CBO Projects EV Adoption Rate With Biden Subsidies

The nonpartisan Congressional Budget Office has released a series of rough projections of how quickly electric vehicles, and electric charging stations, will replace internal combustion vehicles and fossil fueling stations in the U.S. now that the IIJA infrastructure law and the IRA tax credit law have thrown tens of billions of dollars towards the goal of accelerating that adoption rate.

Most government forecasts rely on the official projections in the Energy Department’s Annual Energy Outlook (AEO). This year’s version, AEO 2023, was released in March 2023 and makes projections through 2050. Each year’s AEO includes a “Reference Case” scenario, which the Administrator’s Foreword to the 2023 edition said serves as “our best guess under nominal conditions, which presumes no new policy or laws over the modeled time horizon.” (The Foreword makes clear how the IRA is included in the assumptions underlying the 2023 Reference Case.)

Which is why the very first chart in the new CBO slide deck was so surprising. The chart shows three forecasts for EV adoption rates by 2050 (including hybrids). These all significantly exceed the DOE Reference Case.

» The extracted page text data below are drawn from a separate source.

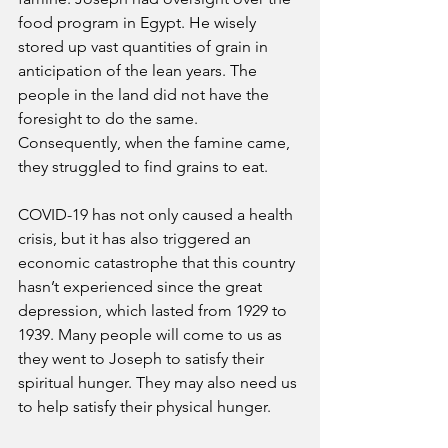
food program in Egypt. He wisely 
stored up vast quantities of grain in 
anticipation of the lean years. The 
people in the land did not have the 
foresight to do the same. 
Consequently, when the famine came, 
they struggled to find grains to eat. 
COVID-19 has not only caused a health 
crisis, but it has also triggered an 
economic catastrophe that this country 
hasn’t experienced since the great 
depression, which lasted from 1929 to 
1939. Many people will come to us as 
they went to Joseph to satisfy their 
spiritual hunger. They may also need us 
to help satisfy their physical hunger. 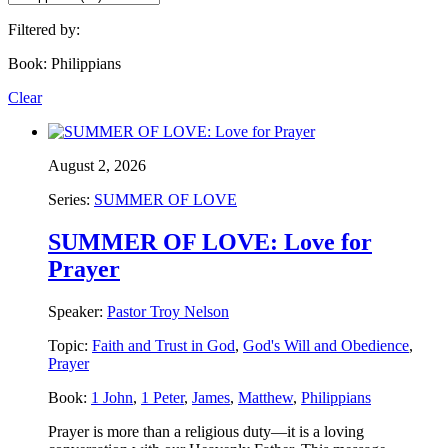
Filtered by:
Book: Philippians
Clear
August 2, 2026
Series:
SUMMER OF LOVE
SUMMER OF LOVE: Love for
Prayer
Speaker:
Pastor Troy Nelson
Topic:
Faith and Trust in God
,
God's Will and Obedience
,
Prayer
Book:
1 John
,
1 Peter
,
James
,
Matthew
,
Philippians
Prayer is more than a religious duty—it is a loving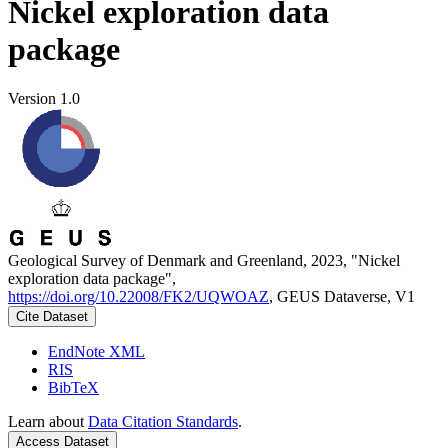
Nickel exploration data
package
Version 1.0
Geological Survey of Denmark and Greenland, 2023, "Nickel
exploration data package",
https://doi.org/10.22008/FK2/UQWOAZ
, GEUS Dataverse, V1
Cite Dataset
EndNote XML
RIS
BibTeX
Learn about
Data Citation Standards
.
Access Dataset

Looking only at CBO’s own three projections, their median analysis shows EVs reaching a 42 percent share of new LDV sales by 2032, and then (if the IRA tax credits expire on time) dropping down to 36 percent before steadily increasing again to approach 80 percent of new sales by 2050.

The CBO forecast also looks at the deployment of charging stations, and it identifies a relationship between the IIJA subsidies for the charging stations and some of the growth in the EV fleet.